President Donald Trump promised during his campaign that he would not touch Medicaid, the federal health care program for lower-income Americans. This group includes expected mothers, children, seniors and disabled individuals. According to an April report from the Center for Medicaid and CHIP Services (CMCS), nearly 70 million individuals are currently enrolled in Medicaid.
But does the Senate Republican health care bill actually cut Medicaid funding and coverage?
While the estimated government spending on Medicaid would increase under the Senate health care bill gradually over time, it will spend less each year on the program than what the Affordable Care Act, also known as Obamacare, currently allots.
If Obamacare remains intact, the government would spend an estimated $415 billion next year on Medicaid, and $624 billion by the year 2026, according to the review of the bill from the Congressional Budget Office (CBO).
If the Senate bill is passed and goes into effect in 2018, the government would spend an estimated $403 billion on Medicaid that fiscal year. That number increases to $466 billion by the year 2026, according to the CBO.
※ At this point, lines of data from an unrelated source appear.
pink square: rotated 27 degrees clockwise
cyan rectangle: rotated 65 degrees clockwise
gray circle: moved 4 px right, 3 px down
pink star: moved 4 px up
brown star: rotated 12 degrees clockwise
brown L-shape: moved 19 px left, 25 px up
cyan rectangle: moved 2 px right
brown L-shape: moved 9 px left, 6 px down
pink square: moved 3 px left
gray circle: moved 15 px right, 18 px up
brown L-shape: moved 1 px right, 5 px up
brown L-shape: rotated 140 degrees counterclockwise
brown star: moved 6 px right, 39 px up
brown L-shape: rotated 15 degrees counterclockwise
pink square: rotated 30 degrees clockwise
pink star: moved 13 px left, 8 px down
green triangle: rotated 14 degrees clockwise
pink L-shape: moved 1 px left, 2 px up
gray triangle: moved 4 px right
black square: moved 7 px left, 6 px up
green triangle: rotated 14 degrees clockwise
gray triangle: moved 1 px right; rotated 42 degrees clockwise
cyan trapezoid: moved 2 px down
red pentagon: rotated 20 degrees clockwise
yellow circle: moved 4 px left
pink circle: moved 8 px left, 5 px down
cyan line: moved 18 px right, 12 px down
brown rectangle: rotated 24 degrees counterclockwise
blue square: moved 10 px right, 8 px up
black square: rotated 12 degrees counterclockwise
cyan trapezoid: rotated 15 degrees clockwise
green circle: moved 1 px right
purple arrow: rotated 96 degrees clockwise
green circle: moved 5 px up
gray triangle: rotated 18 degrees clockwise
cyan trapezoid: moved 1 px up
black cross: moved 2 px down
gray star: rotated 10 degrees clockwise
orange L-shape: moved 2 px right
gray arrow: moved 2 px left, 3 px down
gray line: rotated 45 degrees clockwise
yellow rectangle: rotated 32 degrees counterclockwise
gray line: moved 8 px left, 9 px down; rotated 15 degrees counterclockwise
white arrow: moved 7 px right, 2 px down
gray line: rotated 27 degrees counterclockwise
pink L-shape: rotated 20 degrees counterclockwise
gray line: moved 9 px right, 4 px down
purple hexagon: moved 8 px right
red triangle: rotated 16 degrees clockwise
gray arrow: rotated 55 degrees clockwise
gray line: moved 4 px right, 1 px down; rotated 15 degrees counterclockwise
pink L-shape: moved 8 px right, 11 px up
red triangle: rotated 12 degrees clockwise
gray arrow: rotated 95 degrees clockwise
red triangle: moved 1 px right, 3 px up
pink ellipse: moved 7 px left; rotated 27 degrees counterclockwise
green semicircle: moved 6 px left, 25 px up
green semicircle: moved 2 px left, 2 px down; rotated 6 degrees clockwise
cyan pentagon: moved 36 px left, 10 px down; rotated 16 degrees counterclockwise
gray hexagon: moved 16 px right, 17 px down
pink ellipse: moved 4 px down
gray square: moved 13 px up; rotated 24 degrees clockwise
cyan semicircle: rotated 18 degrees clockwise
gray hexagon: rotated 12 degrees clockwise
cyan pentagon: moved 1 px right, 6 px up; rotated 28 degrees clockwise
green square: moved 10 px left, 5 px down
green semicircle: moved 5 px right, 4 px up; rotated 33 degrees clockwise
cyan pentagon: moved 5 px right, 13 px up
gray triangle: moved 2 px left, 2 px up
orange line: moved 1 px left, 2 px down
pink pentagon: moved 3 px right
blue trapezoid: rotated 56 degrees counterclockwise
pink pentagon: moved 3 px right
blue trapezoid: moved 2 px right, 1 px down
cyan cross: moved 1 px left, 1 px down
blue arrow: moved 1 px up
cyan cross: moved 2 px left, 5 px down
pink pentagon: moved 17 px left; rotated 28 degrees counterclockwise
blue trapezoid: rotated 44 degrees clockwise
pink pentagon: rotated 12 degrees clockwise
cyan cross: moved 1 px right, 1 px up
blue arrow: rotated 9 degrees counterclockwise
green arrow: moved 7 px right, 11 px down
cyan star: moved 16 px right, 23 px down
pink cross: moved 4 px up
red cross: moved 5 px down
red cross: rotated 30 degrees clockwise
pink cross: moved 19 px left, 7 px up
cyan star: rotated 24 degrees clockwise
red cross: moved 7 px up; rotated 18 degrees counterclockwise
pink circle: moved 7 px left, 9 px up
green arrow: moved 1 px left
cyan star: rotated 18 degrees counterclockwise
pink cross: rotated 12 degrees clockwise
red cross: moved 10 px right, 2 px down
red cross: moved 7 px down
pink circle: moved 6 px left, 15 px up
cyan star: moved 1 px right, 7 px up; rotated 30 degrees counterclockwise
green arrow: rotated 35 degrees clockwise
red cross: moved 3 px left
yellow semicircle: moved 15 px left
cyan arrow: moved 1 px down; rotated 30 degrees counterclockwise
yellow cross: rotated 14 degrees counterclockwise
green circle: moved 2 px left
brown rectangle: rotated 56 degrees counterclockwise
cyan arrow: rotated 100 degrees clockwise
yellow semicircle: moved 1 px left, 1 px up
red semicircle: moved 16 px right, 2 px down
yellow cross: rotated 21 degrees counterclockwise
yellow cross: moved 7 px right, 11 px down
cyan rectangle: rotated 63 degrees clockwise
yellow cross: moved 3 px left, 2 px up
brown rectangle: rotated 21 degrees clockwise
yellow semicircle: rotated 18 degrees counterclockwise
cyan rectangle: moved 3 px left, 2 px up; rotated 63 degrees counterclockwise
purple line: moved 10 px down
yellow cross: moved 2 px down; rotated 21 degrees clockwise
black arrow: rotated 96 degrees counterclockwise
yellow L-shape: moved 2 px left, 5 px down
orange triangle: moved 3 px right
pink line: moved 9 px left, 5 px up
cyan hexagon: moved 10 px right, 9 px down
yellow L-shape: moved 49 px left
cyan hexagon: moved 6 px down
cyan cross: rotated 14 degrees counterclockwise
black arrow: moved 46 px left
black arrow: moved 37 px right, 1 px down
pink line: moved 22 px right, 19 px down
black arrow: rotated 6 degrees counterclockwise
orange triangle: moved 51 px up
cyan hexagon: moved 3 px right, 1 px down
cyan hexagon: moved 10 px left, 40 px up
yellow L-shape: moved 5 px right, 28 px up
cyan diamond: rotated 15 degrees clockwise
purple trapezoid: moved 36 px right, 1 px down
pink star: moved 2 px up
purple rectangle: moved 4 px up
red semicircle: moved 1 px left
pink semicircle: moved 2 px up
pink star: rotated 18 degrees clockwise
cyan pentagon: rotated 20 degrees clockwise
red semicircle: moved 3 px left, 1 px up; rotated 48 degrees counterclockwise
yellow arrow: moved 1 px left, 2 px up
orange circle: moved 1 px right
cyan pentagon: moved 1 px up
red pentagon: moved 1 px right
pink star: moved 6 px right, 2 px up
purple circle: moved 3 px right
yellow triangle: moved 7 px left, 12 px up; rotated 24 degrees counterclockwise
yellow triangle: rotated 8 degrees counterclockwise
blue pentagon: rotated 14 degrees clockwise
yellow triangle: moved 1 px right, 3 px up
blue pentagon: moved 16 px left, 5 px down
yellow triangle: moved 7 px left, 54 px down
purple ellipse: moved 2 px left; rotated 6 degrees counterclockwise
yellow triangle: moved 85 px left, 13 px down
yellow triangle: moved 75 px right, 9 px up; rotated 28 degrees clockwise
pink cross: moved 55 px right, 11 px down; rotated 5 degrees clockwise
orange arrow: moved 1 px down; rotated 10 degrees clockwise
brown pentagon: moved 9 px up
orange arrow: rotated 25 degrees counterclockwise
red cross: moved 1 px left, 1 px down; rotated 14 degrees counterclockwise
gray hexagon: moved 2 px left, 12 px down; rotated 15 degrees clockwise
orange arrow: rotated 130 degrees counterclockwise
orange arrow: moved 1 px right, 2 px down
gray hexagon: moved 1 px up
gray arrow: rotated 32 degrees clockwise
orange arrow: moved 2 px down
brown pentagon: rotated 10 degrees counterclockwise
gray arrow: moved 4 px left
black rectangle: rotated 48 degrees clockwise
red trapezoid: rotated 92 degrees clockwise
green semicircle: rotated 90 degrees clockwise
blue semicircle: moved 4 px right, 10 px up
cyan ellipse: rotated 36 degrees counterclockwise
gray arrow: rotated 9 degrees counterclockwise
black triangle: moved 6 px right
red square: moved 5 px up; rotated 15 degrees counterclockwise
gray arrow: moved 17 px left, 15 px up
The CBO also estimated that federal spending on Medicaid from now until 2026 would be $772 billion less than what is projected to be spent under the current law. The Senate bill, however, leads to more government spending on Medicaid in that amount of time than the House GOP bill.
The CBO's latest analysis was done using its March 2016 baseline.
States that opted into Medicaid expansion under the ACA by March 2017 would see government funding reduced starting in 2021.
The bill phases out funding at a lower rate for Medicaid expansion under Obamacare by 2024.
If the current version of the Senate GOP bill becomes law, states can choose whether to receive funds by a per capita cap, determined by the number of people enrolled, or a block grant.
The CBO report makes one thing clear: the amount of federal revenues collected and the amount of spending on Medicaid “would almost surely both be lower than under current law," and the number of uninsured people under the Senate health care bill “would almost surely be greater than under current law.”
Under the GOP bill, Medicaid would see 15 million fewer enrollees over the next decade, the CBO said. Enrollment would decline from two groups – people who are currently eligible for Medicaid and people who, under the ACA, would be eligible in the future as more states continue to expand Medicaid.
The CBO estimates that almost 40 percent of adults between the ages of 30 and 49, and who earn just above about the national poverty line (approximately $24,000 for an individual), would not have insurance by 2026 under the Senate bill due to the roll back of the Medicaid expansion.
Senate Majority Leader Mitch McConnell announced earlier this week that a vote on the bill would be delayed until after the Fourth of July recess.
Shelley Moore Capito, R-W.Va., one of the senators to publicly oppose the bill, argued that the bill hurts those who benefit from Medicaid, specifically those who need opioid addiction treatment.
“We have a large per capita Medicaid population and we have an enormous and growing opioid issue,” Capito said in an interview on CNN this morning. “And it’s very troubling to me. So it’s important to me they get this right.”
She went on, “I can see in my Medicaid expansion population the availability of treatment and how well it's working both how they're accessing preventative care and their primary care doctors. I want to preserve that. So I think Medicaid does preserve that.”
ABC News' MaryAlice Parks contributed to this report.